TEXT EXCERPT
$7^n | \binom{2016}{1003}$

Question

$7^n | \binom{2016}{1003}$. Find the largest value of $n$.

I am a newbie in number theory. Only the thing I know about this is $$\binom{2016}{1003} = \frac{2016!}{1003! \times 1013!}$$
How to proceed ?

Answer 1

Let, $n!= 7^x \times \{something\}$ then $x$ is given by Legendre's_formula - $$L_7(n) = \sum_{i=1}^{\infty} \big{\lfloor}\frac{n}{7^i} \big{\rfloor} $$
Now Let, $$\frac{2016!}{1003!\times 1013!} = \frac{7^a \times {C_1}}{7^b \times C_2 * 7^c \times C_3} = 7^{a-(b+c)} \times {something}$$
So, the largest power of $7$ = $L_7(2016) - L_7(1003) - L_7(1013)$
You will never need $7^4$ as $7^4 > 2016,1003,1013$. SO you can solve it in hand.

ACTION ITEM
Reproduce the passage of the thread on the power of 7 dividing a binomial coefficient word for word, starting at "Let, $n!= 7^x" and stopping after "it in hand.".

PROVIDED MATERIAL
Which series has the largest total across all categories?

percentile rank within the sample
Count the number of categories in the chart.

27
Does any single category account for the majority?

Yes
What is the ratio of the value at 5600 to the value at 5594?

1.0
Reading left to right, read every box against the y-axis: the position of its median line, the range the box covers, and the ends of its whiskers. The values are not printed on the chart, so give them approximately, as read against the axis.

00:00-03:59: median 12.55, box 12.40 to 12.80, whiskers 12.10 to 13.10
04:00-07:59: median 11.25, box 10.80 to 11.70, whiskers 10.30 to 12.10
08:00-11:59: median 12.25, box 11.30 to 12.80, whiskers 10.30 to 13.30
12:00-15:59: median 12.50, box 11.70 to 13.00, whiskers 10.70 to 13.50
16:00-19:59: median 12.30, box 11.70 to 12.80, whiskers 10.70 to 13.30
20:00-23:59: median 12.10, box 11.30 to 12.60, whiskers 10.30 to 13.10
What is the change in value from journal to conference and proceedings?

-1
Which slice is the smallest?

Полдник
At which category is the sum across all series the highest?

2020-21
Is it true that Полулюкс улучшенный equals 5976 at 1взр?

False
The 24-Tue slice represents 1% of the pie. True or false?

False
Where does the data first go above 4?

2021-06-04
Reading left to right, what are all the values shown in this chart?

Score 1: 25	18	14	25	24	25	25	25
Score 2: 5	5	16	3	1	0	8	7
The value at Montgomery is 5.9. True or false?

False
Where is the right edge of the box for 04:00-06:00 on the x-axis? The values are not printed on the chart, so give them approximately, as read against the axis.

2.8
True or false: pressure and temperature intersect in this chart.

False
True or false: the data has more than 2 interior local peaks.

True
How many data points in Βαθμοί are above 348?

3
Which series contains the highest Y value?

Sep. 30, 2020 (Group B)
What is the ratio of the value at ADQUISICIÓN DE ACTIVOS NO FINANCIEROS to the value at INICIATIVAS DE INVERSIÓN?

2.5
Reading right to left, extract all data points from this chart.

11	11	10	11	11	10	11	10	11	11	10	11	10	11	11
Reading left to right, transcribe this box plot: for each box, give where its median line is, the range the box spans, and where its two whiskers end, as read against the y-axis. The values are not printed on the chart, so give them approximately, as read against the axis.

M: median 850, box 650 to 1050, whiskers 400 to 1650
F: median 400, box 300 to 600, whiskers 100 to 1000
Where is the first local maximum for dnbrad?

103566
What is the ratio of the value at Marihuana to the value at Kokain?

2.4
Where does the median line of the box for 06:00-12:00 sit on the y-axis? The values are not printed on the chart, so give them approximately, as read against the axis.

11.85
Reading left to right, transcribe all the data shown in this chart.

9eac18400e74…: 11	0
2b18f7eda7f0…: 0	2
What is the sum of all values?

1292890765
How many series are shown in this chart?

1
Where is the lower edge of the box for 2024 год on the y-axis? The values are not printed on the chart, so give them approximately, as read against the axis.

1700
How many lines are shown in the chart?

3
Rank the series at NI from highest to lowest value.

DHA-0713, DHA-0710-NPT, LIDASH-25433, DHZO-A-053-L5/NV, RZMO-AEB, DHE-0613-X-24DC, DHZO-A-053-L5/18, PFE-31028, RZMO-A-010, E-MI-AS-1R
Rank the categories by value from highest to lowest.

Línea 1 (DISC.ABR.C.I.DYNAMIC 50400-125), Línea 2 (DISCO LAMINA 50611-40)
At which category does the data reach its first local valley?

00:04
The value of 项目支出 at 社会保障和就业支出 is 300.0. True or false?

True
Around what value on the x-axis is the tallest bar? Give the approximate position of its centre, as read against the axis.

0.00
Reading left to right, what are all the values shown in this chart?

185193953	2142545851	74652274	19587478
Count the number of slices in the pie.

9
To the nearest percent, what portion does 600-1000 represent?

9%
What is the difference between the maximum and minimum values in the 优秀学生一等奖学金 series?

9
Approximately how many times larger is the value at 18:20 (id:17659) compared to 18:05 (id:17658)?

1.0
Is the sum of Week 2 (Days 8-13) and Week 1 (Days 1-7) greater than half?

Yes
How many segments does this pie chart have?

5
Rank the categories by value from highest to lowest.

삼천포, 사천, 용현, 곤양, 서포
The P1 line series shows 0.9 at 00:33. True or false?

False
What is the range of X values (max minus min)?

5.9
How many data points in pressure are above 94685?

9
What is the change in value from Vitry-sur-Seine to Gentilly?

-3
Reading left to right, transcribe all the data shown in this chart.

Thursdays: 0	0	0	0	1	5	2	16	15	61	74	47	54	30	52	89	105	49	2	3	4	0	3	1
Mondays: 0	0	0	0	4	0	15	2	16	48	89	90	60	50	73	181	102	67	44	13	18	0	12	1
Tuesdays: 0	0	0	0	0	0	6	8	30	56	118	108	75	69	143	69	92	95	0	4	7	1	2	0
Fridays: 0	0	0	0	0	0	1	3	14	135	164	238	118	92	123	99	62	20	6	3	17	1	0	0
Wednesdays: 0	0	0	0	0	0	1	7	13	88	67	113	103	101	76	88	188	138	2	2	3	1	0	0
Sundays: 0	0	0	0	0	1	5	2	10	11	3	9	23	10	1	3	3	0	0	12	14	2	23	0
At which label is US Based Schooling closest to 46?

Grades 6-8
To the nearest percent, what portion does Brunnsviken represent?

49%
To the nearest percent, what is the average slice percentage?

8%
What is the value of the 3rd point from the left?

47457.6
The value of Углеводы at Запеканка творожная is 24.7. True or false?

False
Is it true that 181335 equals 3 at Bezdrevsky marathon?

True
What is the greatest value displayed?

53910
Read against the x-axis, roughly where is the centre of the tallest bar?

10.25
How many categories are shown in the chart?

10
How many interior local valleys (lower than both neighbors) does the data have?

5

OUTPUT
Let, $n!= 7^x \times \{something\}$ then $x$ is given by Legendre's_formula - $$L_7(n) = \sum_{i=1}^{\infty} \big{\lfloor}\frac{n}{7^i} \big{\rfloor} $$
Now Let, $$\frac{2016!}{1003!\times 1013!} = \frac{7^a \times {C_1}}{7^b \times C_2 * 7^c \times C_3} = 7^{a-(b+c)} \times {something}$$
So, the largest power of $7$ = $L_7(2016) - L_7(1003) - L_7(1013)$
You will never need $7^4$ as $7^4 > 2016,1003,1013$. SO you can solve it in hand.